Hello,
this is potentially a very broad (and maybe a bit subjective) question, if you want I agree to treat it as a community-wiky. I am searching for TFBSs on a list of putative regulatory sequences from the Xenopus genome. I am using MEME Suite's FIMO. The problem is that, despite the strong support from the presence of the TFBS arising from our wet-lab experience, I am not able to obtain FIMO q-values under the desired threshold (0.05).
In general, what are good strategies to strengthen the validity of the data used in such experiments?
What comes to my mind is:
a) use data with a robust biological background;
b) use as short as possible strings;
c) carefully mask undesired signals;
d) use a PSWM as robust as possible;
e) set the algorithm's parameters properly.
Are you doing a de novo search for the motifs (i.e. are you trying to define the motifs using the sequences) or are you scanning for binding sites using a pre-defined set of motifs?
FIMO scans for binding sites using a pre-defined set of motifs.

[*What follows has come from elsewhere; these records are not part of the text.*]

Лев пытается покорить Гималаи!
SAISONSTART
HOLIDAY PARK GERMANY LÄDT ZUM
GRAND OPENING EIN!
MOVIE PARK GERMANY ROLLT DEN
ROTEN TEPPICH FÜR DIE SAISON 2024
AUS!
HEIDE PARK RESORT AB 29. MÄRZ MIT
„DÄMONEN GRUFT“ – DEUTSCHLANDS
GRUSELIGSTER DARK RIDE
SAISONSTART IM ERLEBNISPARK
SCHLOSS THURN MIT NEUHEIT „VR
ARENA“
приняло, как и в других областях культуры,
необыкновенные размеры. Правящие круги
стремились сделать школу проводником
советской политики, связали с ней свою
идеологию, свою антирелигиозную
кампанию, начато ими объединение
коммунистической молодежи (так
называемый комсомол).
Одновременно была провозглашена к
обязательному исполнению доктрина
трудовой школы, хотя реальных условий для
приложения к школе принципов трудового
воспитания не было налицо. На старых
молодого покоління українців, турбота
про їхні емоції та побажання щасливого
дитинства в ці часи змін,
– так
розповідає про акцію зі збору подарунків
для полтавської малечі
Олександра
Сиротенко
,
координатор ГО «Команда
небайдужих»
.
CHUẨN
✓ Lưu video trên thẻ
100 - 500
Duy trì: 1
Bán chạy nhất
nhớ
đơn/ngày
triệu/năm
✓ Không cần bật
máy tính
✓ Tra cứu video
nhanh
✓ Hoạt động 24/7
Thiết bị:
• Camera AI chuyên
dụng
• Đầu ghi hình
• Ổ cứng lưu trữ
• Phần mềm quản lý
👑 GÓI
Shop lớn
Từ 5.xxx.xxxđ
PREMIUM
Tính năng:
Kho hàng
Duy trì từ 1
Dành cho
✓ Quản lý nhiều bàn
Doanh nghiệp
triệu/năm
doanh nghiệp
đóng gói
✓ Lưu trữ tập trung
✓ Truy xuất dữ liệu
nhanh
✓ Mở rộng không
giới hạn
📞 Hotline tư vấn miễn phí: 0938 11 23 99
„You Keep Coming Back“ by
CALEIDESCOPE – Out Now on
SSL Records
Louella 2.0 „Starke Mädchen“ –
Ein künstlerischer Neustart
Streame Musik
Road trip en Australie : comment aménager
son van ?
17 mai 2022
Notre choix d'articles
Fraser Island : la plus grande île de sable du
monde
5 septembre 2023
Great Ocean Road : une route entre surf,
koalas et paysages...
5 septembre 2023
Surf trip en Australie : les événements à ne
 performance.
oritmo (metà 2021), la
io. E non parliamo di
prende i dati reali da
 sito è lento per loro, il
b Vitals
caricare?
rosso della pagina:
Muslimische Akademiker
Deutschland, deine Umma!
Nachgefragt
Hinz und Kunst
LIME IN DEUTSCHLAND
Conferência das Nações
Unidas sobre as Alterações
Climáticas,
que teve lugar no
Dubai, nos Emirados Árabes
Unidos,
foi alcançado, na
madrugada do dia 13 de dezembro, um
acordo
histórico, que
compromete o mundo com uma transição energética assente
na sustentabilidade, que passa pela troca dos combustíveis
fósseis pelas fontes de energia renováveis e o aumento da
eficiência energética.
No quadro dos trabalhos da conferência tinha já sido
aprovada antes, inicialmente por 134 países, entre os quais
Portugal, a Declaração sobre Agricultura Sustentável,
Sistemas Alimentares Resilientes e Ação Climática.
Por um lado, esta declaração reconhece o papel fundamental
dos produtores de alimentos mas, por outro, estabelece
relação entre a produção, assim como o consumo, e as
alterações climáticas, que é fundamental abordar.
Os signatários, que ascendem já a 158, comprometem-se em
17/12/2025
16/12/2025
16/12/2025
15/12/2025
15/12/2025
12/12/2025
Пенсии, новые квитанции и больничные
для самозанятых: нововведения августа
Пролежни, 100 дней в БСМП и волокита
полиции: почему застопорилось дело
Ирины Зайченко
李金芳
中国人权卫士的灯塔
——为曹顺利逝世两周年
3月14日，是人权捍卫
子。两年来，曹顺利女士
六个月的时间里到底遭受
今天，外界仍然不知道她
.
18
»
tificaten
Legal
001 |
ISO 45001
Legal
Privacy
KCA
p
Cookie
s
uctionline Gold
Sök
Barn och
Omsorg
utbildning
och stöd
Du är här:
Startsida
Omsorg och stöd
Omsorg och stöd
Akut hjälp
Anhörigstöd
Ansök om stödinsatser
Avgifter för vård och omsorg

I suspect the specific software used to perform the search and/or derive the motifs would also have an effect here.
I'm not sure if any of the JASPAR or TransFac folks are on BioStar, I suspect they will have suggestions relating to this. So you may want to consider contacting them asking for advise (and mention this question of course).
Thank you, I will try to get in contact with some of them mentioning this question. If I find some useful information, I will report it here.